Obviously, there are a few exceptions on both sides. Rep. Amash is a good example of that, as one of the only Republicans still pushing back against President Trump and calling for his impeachment. But the sad truth is that the main bulk of both parties fall in line too easily for the system of checks and balances to work. Democrats call to end wars, unless Obama is the one waging them. Republicans speak out against gun control, unless Trump is the one enacting it. Both parties call for the arrest of Julian Assange, unless the leaks in question at the time are about their political opponents. 

I have always thought that the allegations of "collusion" or the concerns with Russians meddling in our elections were a bit silly - after all, does anyone really think that we don't do the same thing around the world? Regardless, the Mueller report* shows that Trump engaged in corrupt behavior to obstruct the investigation, and the argument that you can't obstruct justice if there is no crime is absurd. Impeachment is the only method available to discipline the president, and if the House of Representatives doesn't do it, they testify by their inaction that Trump's behavior does befit a president, despite what they may say to the contrary.

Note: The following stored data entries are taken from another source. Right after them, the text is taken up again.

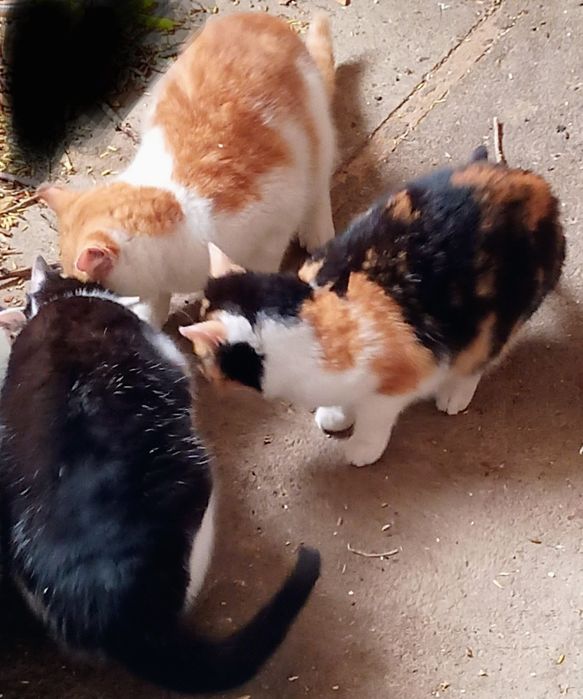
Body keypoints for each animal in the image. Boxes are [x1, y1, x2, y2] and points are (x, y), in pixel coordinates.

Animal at [36, 12, 336, 329]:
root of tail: (259, 16)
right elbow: (154, 304)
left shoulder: (272, 228)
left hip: (318, 128)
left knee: (319, 181)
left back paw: (317, 231)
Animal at [178, 147, 565, 467]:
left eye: (201, 356)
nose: (203, 376)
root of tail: (529, 182)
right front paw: (336, 415)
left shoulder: (396, 385)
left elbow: (374, 418)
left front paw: (362, 447)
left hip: (499, 315)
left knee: (482, 354)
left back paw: (454, 393)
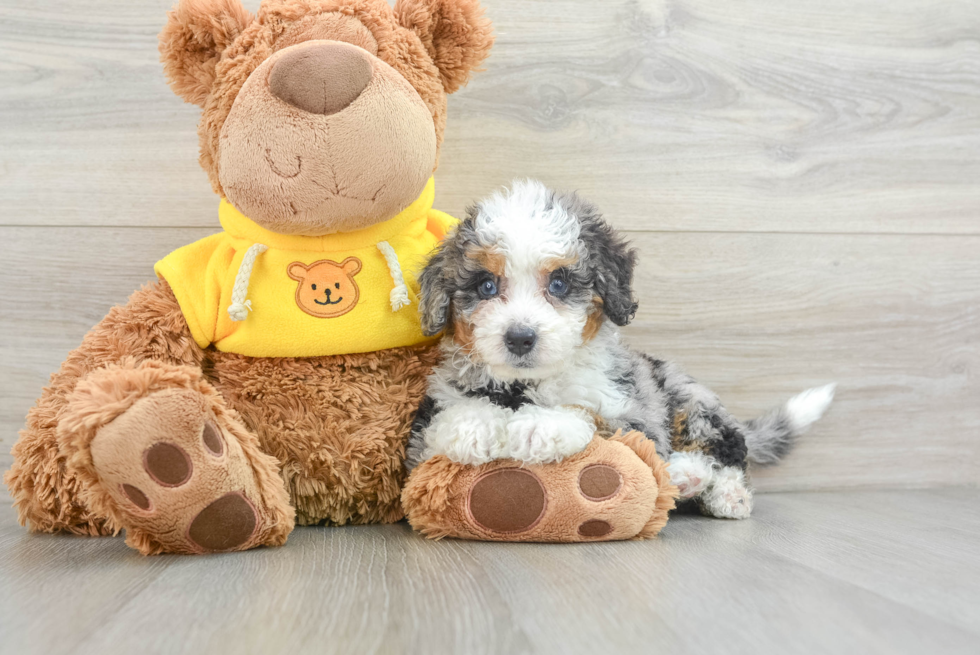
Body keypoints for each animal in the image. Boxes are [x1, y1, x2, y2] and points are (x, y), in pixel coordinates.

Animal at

I think that the odds of a conviction in the Senate are slim, but it's not about that. It's about making a point: impeachment means that we draw the line somewhere, even if it means not crossing that line ourselves when it's convenient.

-The Entomophagist

*I haven't read it, and my understanding of it is based mostly on Rep. Amash's Twitter threads on the topic, along with several articles that concur with him.

A:

Dear Nellie, 

I'm not here to go into the real, complex politics of how this is gonna work out.  I'm here to jam to "Politik" by Coldplay and tell you that I think our toupee-clad over-ripe mango of a president deserves to be impeached (Oh wait, he can't be a mango because he put a tariff on Mexico, as if causing more financial trouble to a country is a good way to stop people from fleeing to seek refuge in the U.S.?) Obviously we can only impeach him for criminal charges. But he is a criminal, at least for obstruction of justice, and heaven only knows what else. Beyond criminal offense, I want him impeached for 1 main reason: 

Trump is a crappy person and I hate his stupid face. 

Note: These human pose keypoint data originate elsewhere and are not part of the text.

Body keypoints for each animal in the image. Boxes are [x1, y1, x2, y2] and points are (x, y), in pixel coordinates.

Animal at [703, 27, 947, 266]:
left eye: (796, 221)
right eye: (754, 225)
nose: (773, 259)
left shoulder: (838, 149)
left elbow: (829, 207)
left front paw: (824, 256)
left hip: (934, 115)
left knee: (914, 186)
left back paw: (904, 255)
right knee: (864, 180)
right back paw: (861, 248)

He's prideful, heartless, cruel, sexist, bigoted, racist, rude, thoughtless, uneducated, immature, and a terrible representative for our country. He's done anything BUT make America great. If anything, he's made us a laughing stock. And it hurts to think that he might get away with it and walk out of a finished term with a stupid grin of 'victory'. 

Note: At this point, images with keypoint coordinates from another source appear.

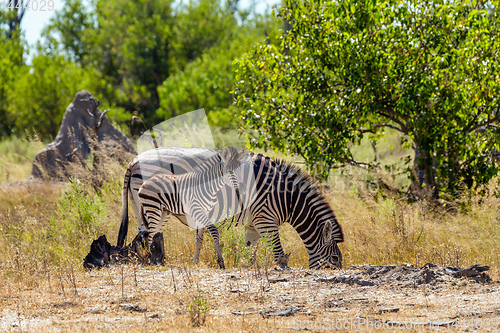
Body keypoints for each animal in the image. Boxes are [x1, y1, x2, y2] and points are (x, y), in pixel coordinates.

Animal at [117, 147, 344, 268]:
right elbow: (278, 252)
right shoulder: (266, 220)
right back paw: (151, 262)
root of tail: (133, 160)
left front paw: (250, 268)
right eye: (335, 258)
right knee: (146, 237)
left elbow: (250, 250)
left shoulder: (254, 224)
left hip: (142, 209)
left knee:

Maybe that's just me... but I doubt it.

Cheers, 

Guesthouse

A:

Whoa Nellie, what I want to know is why Pelosi is so muted about it. This is the real story. Either the Dems are in disagreement about the timing, or there's something that most of them don't know but Pelosi does.

--Toasteroven

A:

Dear Nellie,

The downside of impeaching Donald Trump is that Mike Pence would become President. But hey, it's still an improvement right?